With the change in Mississippi law and the subsequent growing appreciation for craft beer, the climate is perfect for new breweries to thrive. Lucky Town Brewery was the second brewery to hit Mississippi in 2011, putting out their first product in 2012. That year Lucky Town brewed the first Belgian style blonde ale– Ballistic Blonde–which was widely distributed in Mississippi and is now available in surrounding states.
“We decided to open a brewery here because we love Jackson and Mississippi and see the potential here. It was a high-risk, high-reward scenario being the first to open here in Jackson, and one of the first few in the state, but we were willing to take that chance to get in on the forefront of a movement that we thought was destined to keep growing,” says Lucky Town founder Lucas Simmons.
As one of Mississippi’s craft beer pioneers, Simmons has also been able to make meaningful partnerships with restaurateurs and chefs who are fellow beer lovers, like Jesse Houston of the notable Jackson restaurant, Saltine.
Houston has loved good beer since his Le Cordon Bleu days in Austin, Texas, which is why moving to Mississippi in 2010 with its limiting beer laws was initially disheartening.
“When I got to Mississippi, I was pumped to see a ton of beers I hadn’t had before, but after sampling my way through them, was quickly disappointed,” Houston says. “With the exception of a few stars–I drank the heck out of Lazy Magnolia Indian Summer when I first moved here–I was overall let down, and I switched my attention away from beer and onto craft cocktails.”
However, after the ABV increase, Houston was able to get creative with the beers he offers at Saltine, including a “Saltine Stout”–a proprietary imperial oyster stout for the restaurant made by Lucky Town using gulf oysters and saltine crackers.

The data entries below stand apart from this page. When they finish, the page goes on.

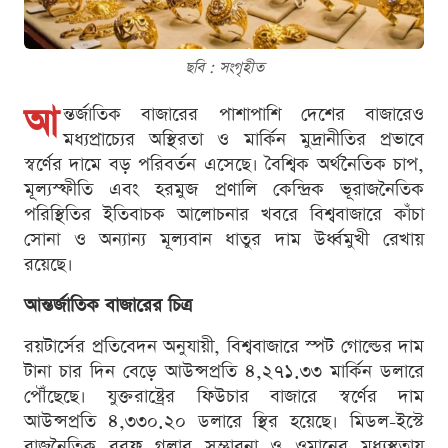
ছবি : সংগৃহীত
আ
ন্তর্জাতিক বাজারের পাশাপাশি দেশের বাজারেও
মধ্যপ্রাচ্যের অস্থিরতা ও মার্কিন মুদ্রানীতির প্রভাবে
স্বর্ণের দামে বড় পরিবর্তন এসেছে। বৈশ্বিক অর্থনৈতিক চাপ,
মূল্যস্ফীতি এবং হরমুজ প্রণালি কেন্দ্রিক ভূরাজনৈতিক
পরিস্থিতির ইতিবাচক আলোচনার খবরে বিশ্ববাজারে কাঁচা
সোনা ও অন্যান্য মূল্যবান ধাতুর দাম উর্ধ্বমুখী রেখায়
রয়েছে।
আন্তর্জাতিক বাজারের চিত্র
রয়টার্সের প্রতিবেদন অনুযায়ী, বিশ্ববাজারে স্পট গোল্ডের দাম
টানা চার দিন বেড়ে আউন্সপ্রতি ৪,২৭১.৩৩ মার্কিন ডলারে
পৌঁছেছে। যুক্তরাষ্ট্রের ফিউচার বাজারে স্বর্ণের দাম
আউন্সপ্রতি ৪,৩৩০.২০ ডলারে স্থির হয়েছে। মিডল-ইস্টে
রাজনৈতিক বরফ গলার সম্ভাবনা ও ওমানের মধ্যস্থতায়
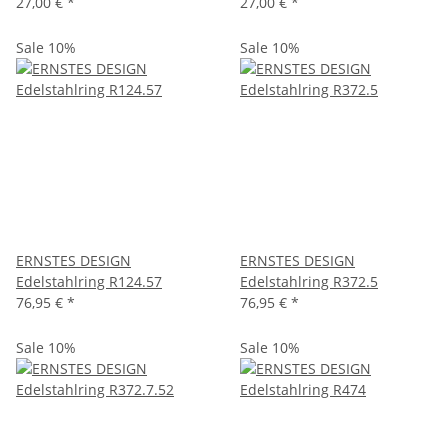
27,00 €
*
27,00 €
*
Sale 10%
Sale 10%
ERNSTES DESIGN
ERNSTES DESIGN
Edelstahlring R124.57
Edelstahlring R372.5
76,95 €
*
76,95 €
*
Sale 10%
Sale 10%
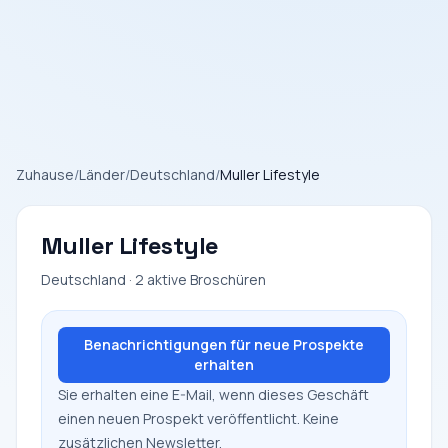
Zuhause
/
Länder
/
Deutschland
/
Muller Lifestyle
Muller Lifestyle
Deutschland · 2 aktive Broschüren
Benachrichtigungen für neue Prospekte
erhalten
Sie erhalten eine E-Mail, wenn dieses Geschäft
einen neuen Prospekt veröffentlicht. Keine
zusätzlichen Newsletter.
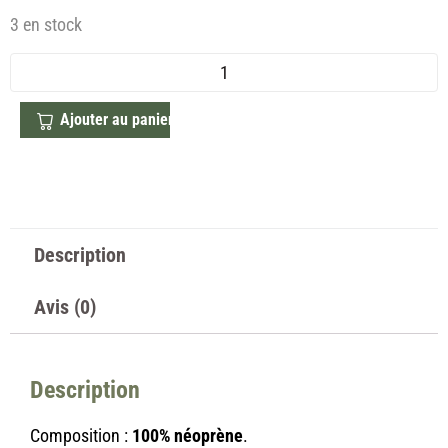
3 en stock
Ajouter au panier
Description
Avis (0)
Description
Composition :
100% néoprène
.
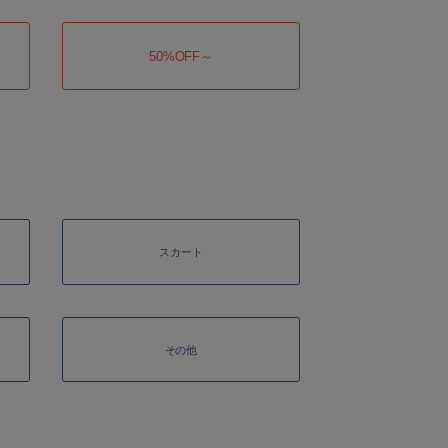
50%OFF～
スカート
その他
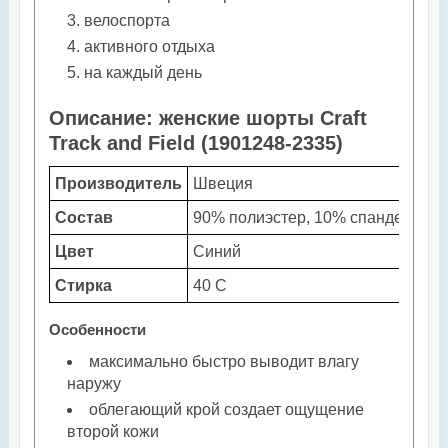
велоспорта
активного отдыха
на каждый день
Описание: женские шорты Craft
Track and Field (1901248-2335)
Производитель
Швеция
Состав
90% полиэстер, 10% спандекс
Цвет
Синий
Стирка
40 С
Особенности
максимально быстро выводит влагу
наружу
облегающий крой создает ощущение
второй кожи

Perhaps one of the most obvious beneficiaries of Mississippi’s evolving craft beer culture is the rise of beer venues like Mahogany Bar, a whiskey, beer and cocktail bar in Hattiesburg. Once the law relaxed, the business went from being a six-tap macro bar to one of Draft magazine’s  100 best beer bars for two years in a row. General manager Dusty Frierson says that while the bar had a rather large beer list even ten years ago, most of their selection was pedestrian–the craziest they got was Heineken–with a big chunk made up of bottled brews.
“I was always wanting to boost the beer up a bit, but frankly the stuff wasn’t there with the ABV cap,” Frierson says. “When the law changed, we had all been carrying import and it was a total game changer–biggest game changer in this space in 28 years.” Now Mahogany Bar has an expansive, multi-page beer list with a wide selection of imported, domestic, regional and now local drafts.
Craft beer advocates in Mississippi say the state could make additional improvements to be more competitive with neighboring states. Though there are tasting rooms at breweries for tours, laws still prohibit brewers from selling direct to consumer, even onsite. So while the ABV cap has loosened to allow breweries and imbibers more freedom, craft beer fans would like to do away with it altogether.